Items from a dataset
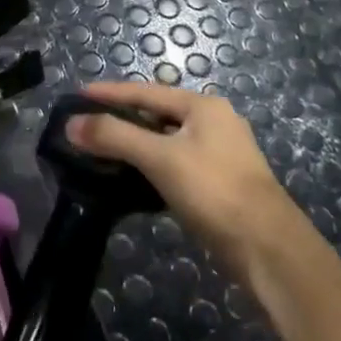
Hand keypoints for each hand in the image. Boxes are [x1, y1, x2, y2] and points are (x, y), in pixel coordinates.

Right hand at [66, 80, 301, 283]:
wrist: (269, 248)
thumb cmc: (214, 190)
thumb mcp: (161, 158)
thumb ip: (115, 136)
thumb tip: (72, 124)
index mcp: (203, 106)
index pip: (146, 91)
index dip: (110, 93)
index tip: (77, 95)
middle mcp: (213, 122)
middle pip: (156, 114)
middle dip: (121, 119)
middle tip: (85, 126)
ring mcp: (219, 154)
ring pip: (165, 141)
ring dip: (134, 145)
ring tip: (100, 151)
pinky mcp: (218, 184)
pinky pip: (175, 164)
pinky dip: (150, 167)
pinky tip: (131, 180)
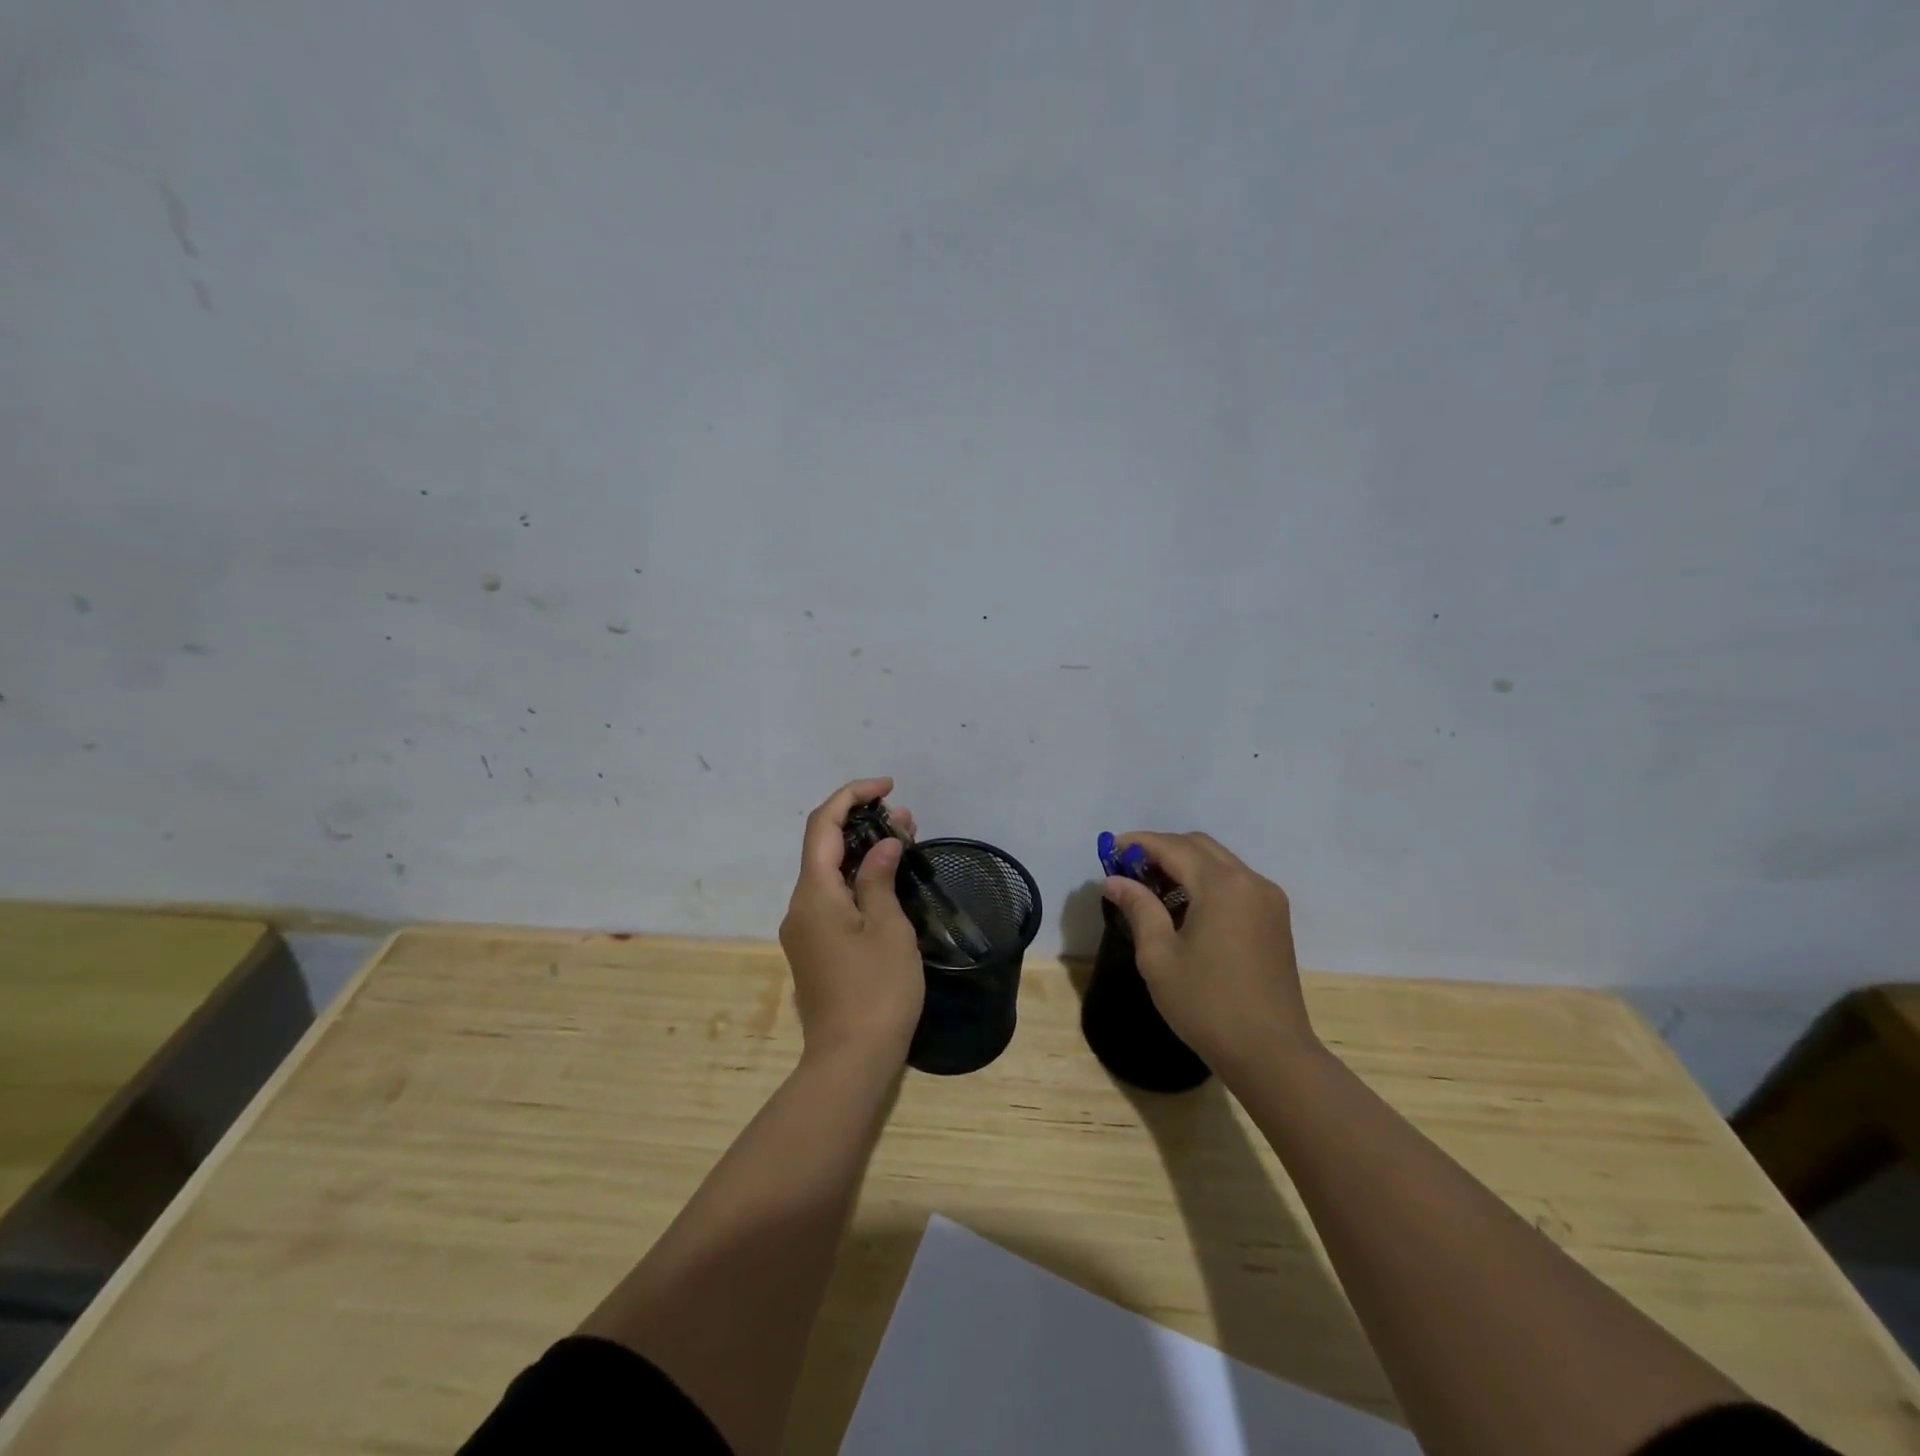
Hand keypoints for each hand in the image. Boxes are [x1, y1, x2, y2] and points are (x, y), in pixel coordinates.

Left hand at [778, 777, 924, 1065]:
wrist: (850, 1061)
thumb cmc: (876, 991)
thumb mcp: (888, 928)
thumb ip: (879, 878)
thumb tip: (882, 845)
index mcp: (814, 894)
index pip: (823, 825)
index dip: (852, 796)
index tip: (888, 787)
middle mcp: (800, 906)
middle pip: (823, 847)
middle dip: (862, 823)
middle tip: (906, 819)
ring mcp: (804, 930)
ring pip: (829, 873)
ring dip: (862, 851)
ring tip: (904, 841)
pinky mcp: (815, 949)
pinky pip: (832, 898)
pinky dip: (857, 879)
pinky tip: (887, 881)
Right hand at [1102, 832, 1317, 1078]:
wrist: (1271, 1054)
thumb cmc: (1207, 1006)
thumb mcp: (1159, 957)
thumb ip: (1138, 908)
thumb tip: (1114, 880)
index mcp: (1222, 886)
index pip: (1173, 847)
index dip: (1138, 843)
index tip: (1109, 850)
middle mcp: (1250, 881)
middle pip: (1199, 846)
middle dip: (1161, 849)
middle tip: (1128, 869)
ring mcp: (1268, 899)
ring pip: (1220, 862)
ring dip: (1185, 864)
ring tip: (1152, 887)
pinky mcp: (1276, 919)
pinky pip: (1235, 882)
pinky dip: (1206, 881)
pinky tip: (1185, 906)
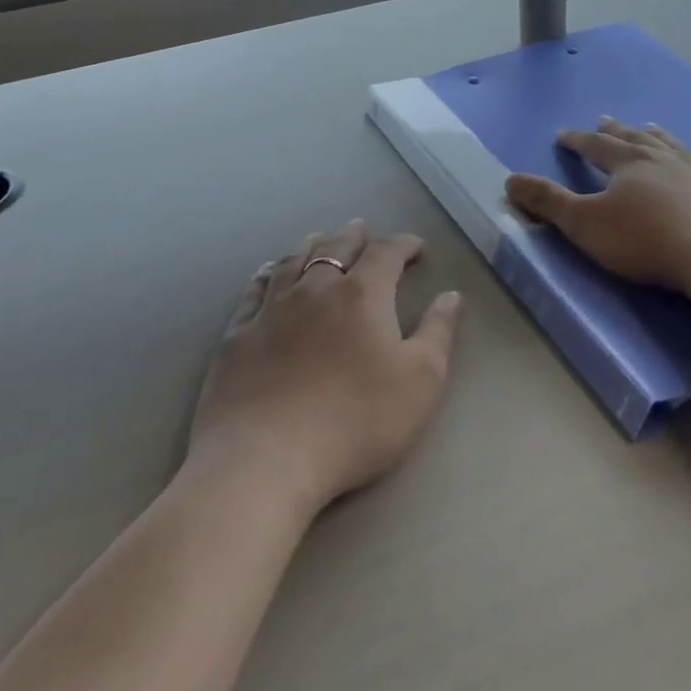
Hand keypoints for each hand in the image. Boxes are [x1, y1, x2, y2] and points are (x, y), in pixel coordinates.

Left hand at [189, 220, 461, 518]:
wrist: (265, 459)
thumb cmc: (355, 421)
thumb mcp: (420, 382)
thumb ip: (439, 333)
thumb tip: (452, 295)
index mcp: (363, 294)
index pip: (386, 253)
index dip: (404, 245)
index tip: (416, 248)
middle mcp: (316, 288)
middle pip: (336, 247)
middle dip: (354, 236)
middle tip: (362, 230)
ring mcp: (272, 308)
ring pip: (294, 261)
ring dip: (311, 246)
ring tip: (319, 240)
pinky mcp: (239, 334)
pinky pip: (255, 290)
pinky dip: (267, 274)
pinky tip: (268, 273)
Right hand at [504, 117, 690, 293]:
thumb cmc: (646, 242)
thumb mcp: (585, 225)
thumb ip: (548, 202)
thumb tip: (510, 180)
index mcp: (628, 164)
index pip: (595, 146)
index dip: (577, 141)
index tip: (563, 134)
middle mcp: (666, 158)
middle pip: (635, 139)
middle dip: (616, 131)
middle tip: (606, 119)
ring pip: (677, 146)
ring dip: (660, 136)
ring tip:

AIM OF THE EXERCISE — The answer should be one number, the count of lines above that contain "Right".

COMPLETED EXERCISE — 3